● Work instructions: What is needed here is an exact repetition of the records below, beginning at the line that has "soft toy [675,272,709,323]" and stopping after the line that has "purplish tissue holder [455,266,497,298]".

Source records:
######
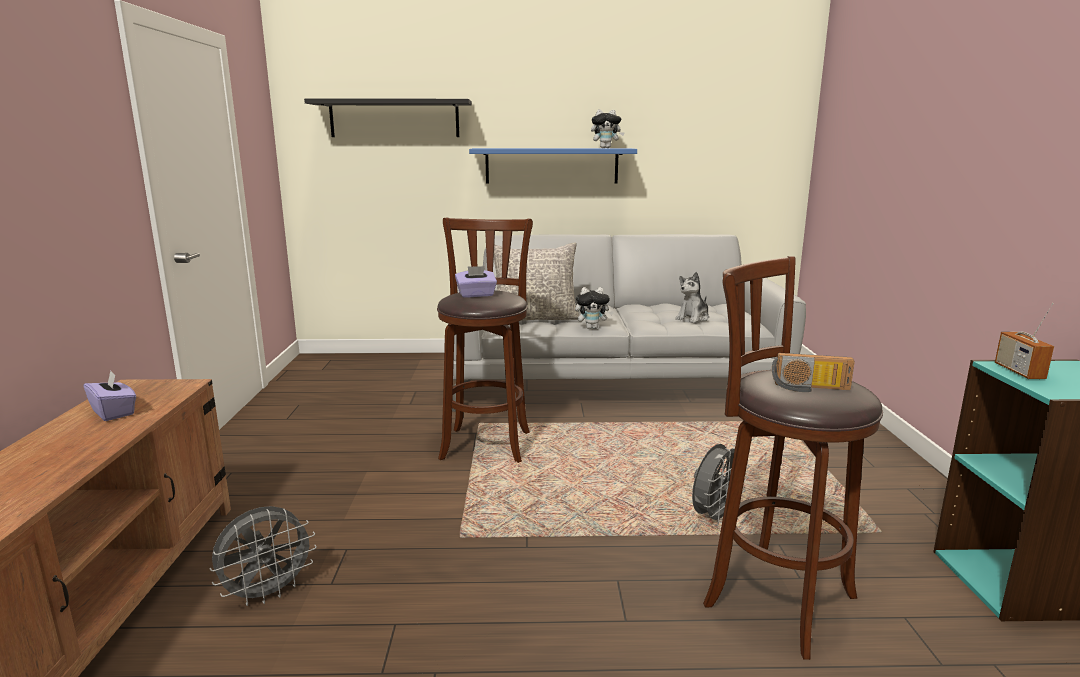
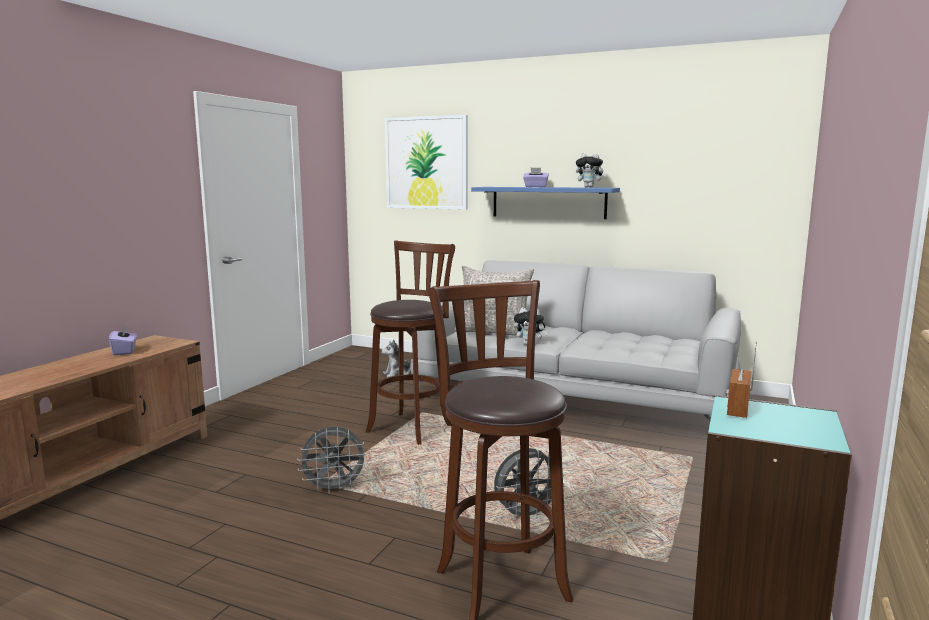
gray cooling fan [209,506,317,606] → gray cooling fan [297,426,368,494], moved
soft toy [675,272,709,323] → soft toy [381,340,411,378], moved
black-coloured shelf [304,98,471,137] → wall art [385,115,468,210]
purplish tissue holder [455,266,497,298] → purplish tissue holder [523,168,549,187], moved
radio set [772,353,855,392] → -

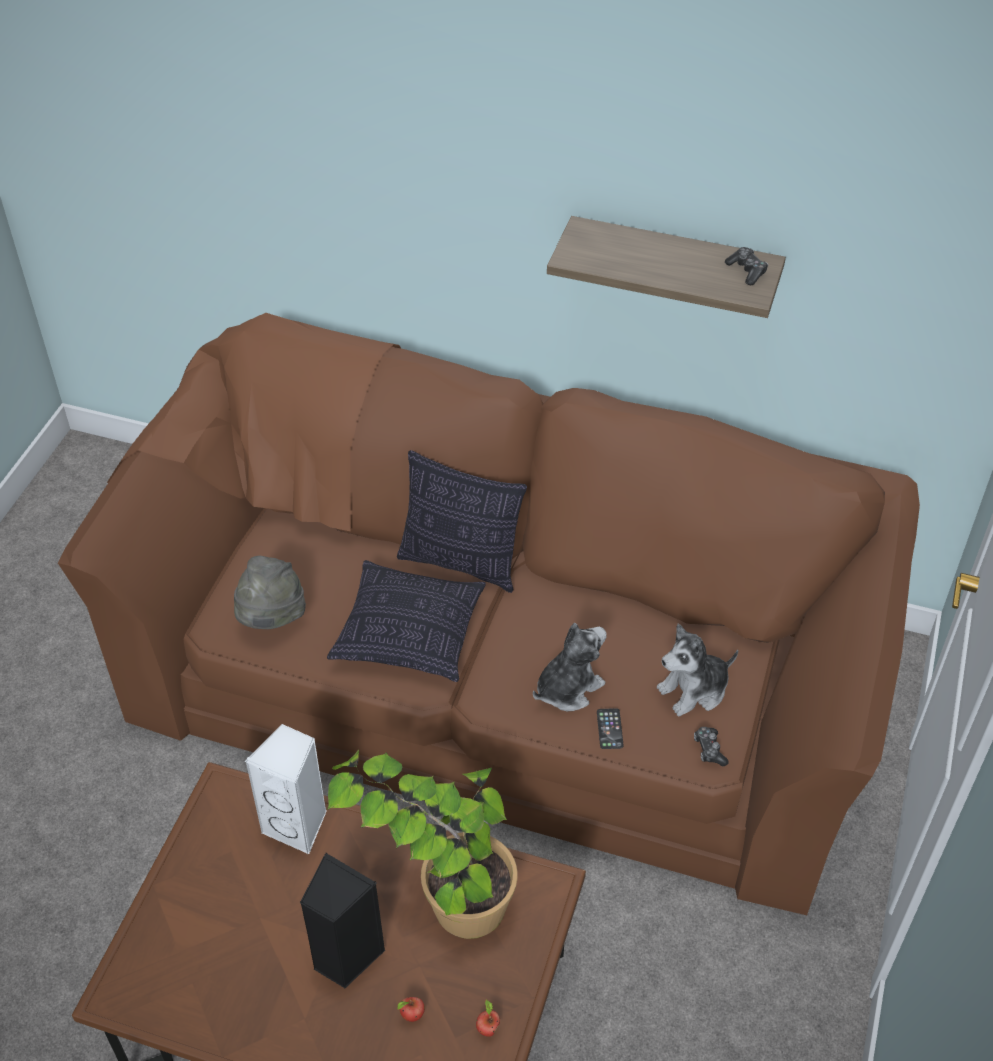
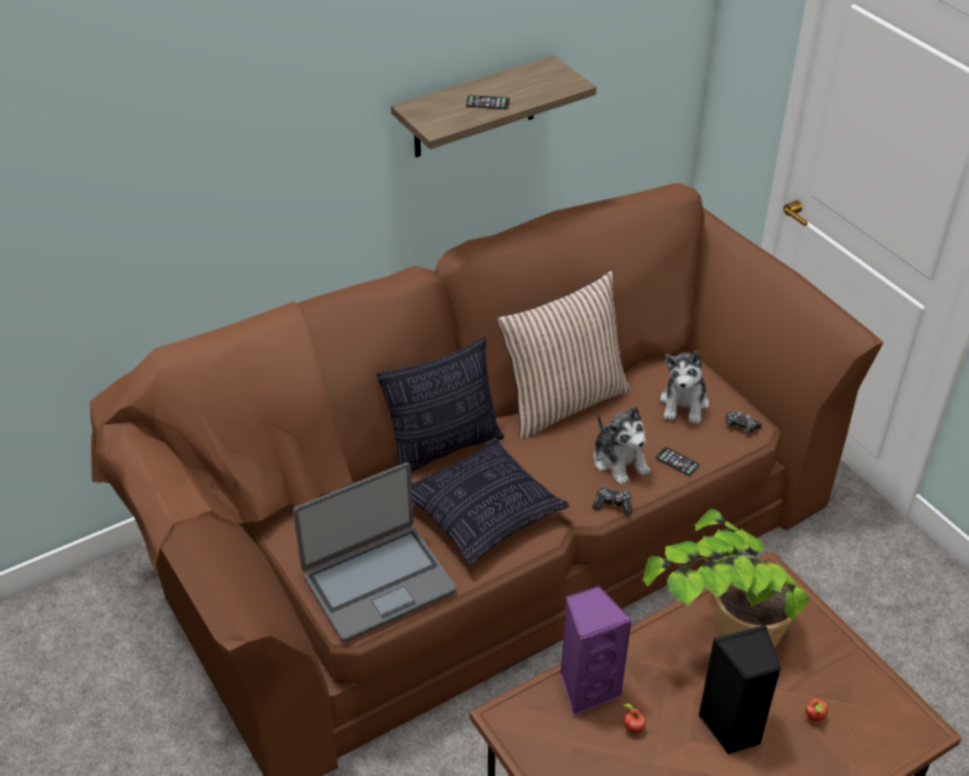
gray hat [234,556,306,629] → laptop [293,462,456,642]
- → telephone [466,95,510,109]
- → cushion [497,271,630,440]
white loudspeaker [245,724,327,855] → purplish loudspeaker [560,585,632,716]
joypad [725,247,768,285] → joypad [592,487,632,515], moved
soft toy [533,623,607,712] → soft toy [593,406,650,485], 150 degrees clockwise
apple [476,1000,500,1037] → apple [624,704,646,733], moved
######
● Expected answer:
soft toy [675,272,709,323] → soft toy [381,340,411,378], moved
black-coloured shelf [304,98,471,137] → wall art [385,115,468,210]
purplish tissue holder [455,266,497,298] → purplish tissue holder [523,168,549,187], moved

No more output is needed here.